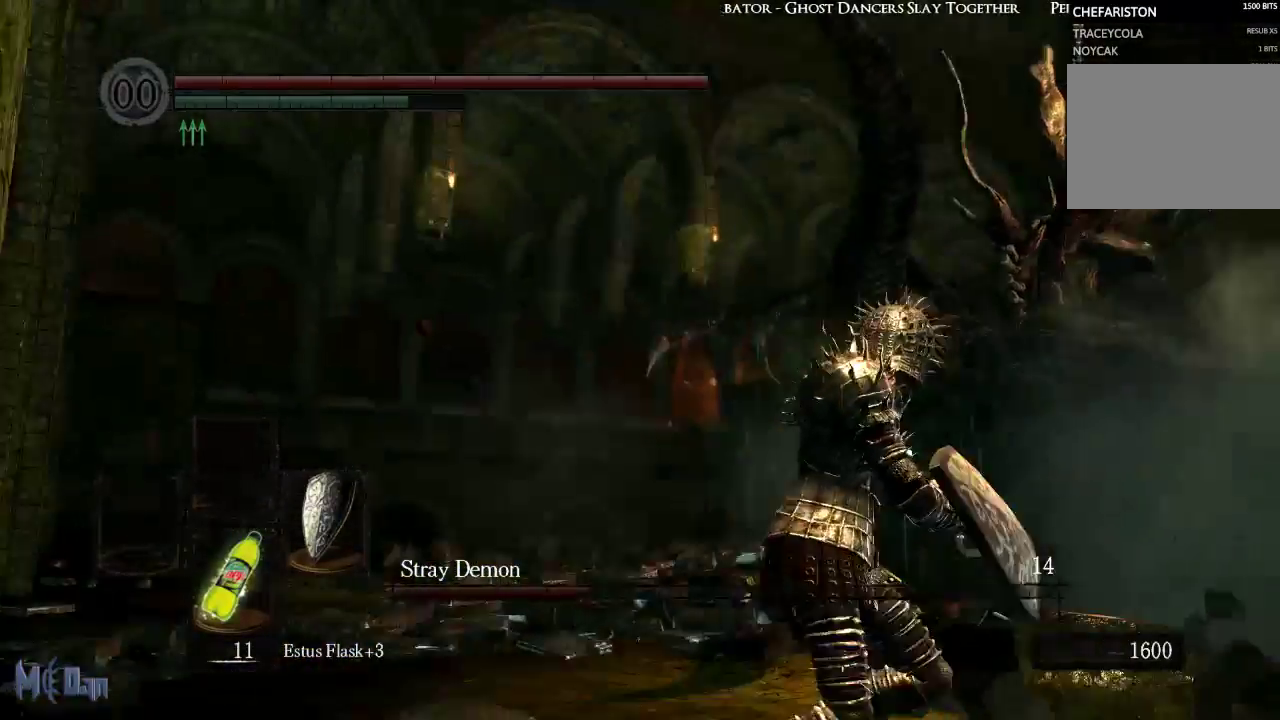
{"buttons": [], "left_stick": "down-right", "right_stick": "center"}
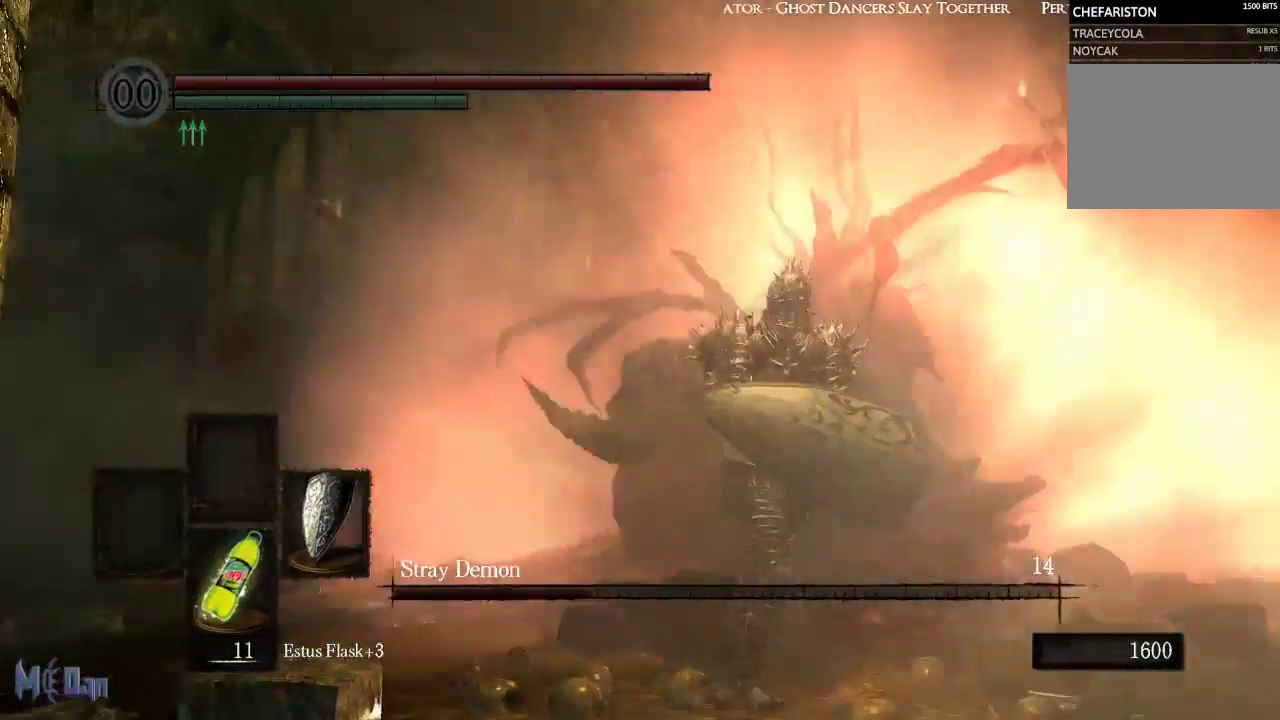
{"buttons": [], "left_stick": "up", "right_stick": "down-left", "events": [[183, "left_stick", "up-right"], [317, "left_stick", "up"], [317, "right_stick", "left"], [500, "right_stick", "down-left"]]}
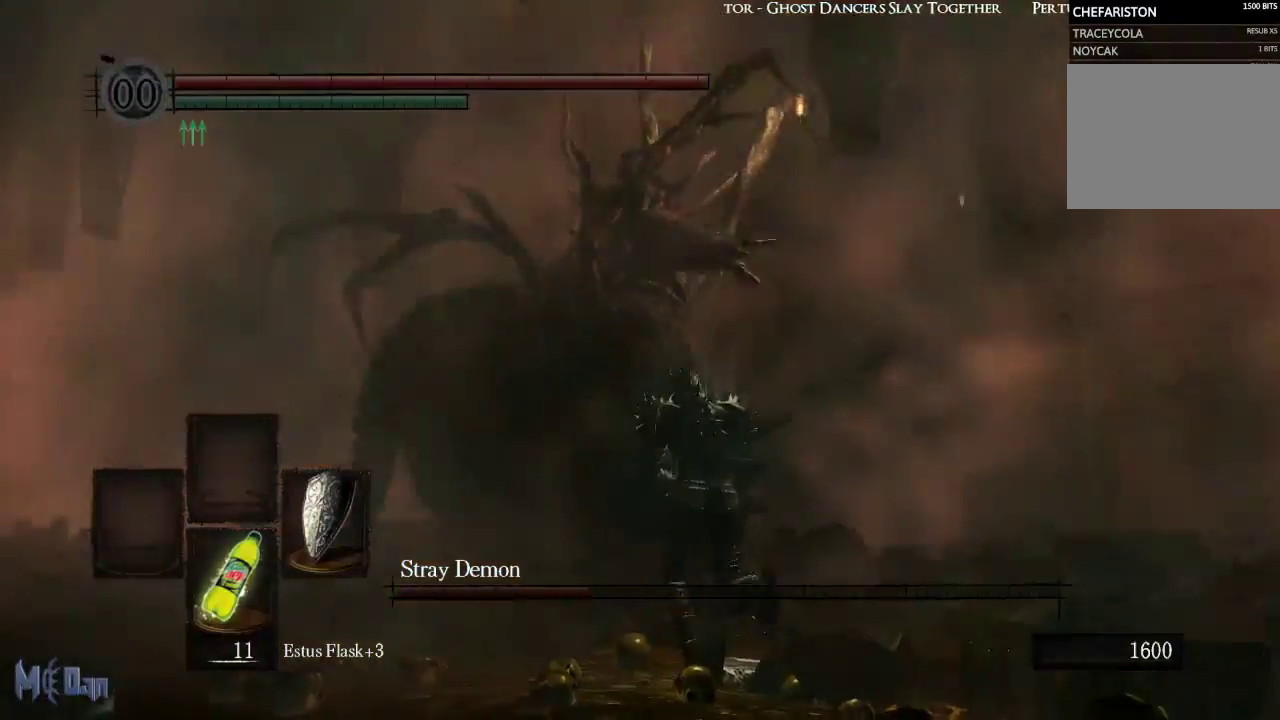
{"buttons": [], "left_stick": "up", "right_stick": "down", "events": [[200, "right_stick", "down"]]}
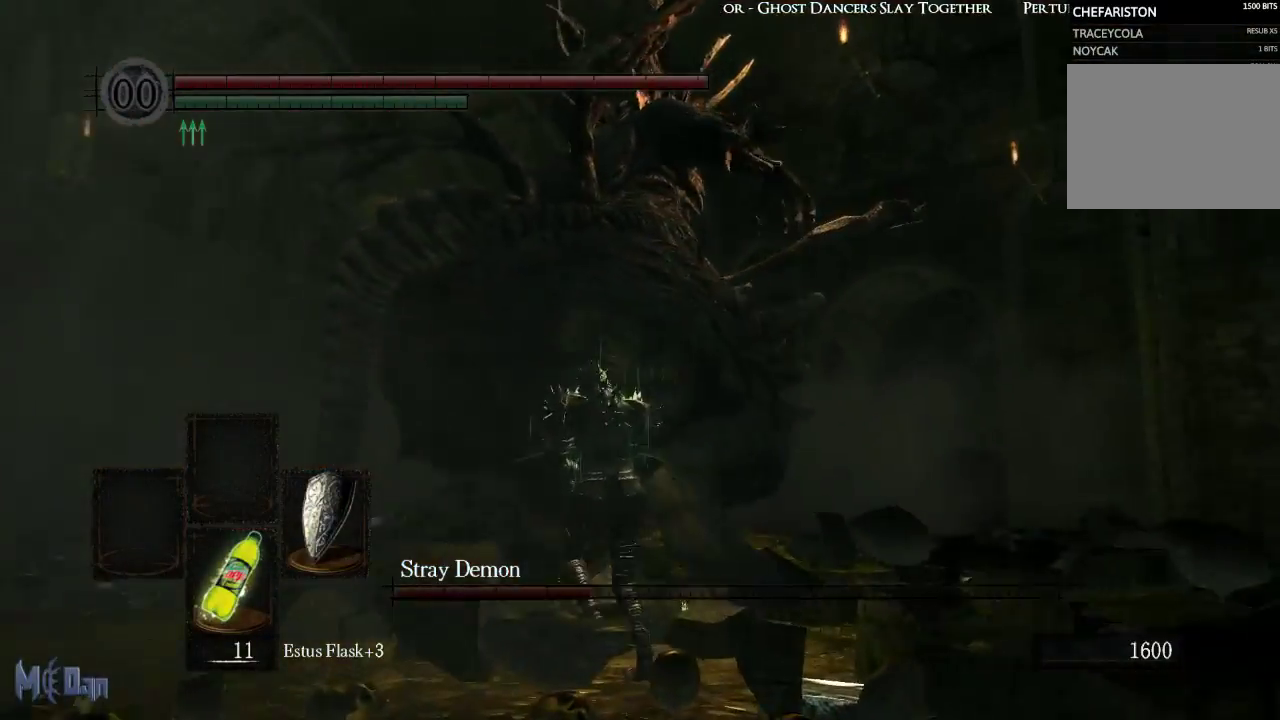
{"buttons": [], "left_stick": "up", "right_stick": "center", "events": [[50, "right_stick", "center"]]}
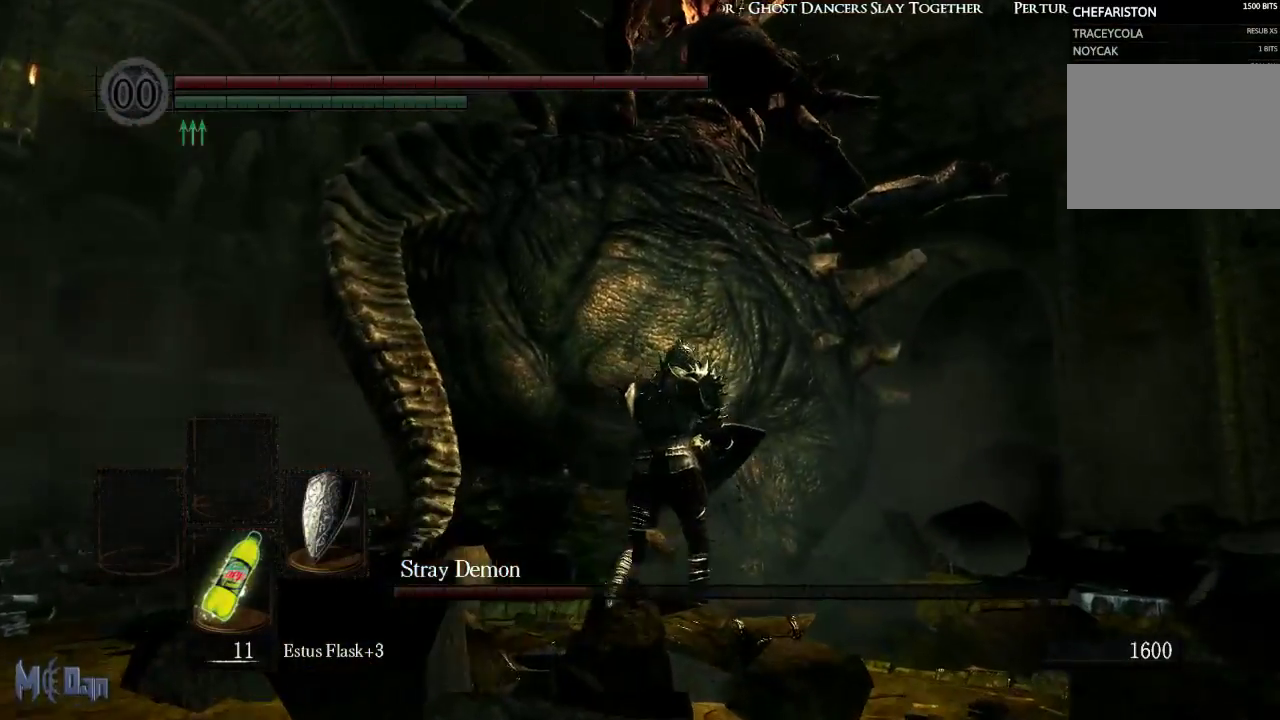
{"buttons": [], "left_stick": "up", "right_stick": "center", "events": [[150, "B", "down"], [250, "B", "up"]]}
--
**Prompt**
Before printing the records again, strip out the pictures; change nothing else.

**Answer to the exercise**
{"buttons": [], "left_stick": "down-right", "right_stick": "center"}
{"buttons": [], "left_stick": "up", "right_stick": "down-left", "events": [[183, "left_stick", "up-right"], [317, "left_stick", "up"], [317, "right_stick", "left"], [500, "right_stick", "down-left"]]}
{"buttons": [], "left_stick": "up", "right_stick": "down", "events": [[200, "right_stick", "down"]]}
{"buttons": [], "left_stick": "up", "right_stick": "center", "events": [[50, "right_stick", "center"]]}
{"buttons": [], "left_stick": "up", "right_stick": "center", "events": [[150, "B", "down"], [250, "B", "up"]]}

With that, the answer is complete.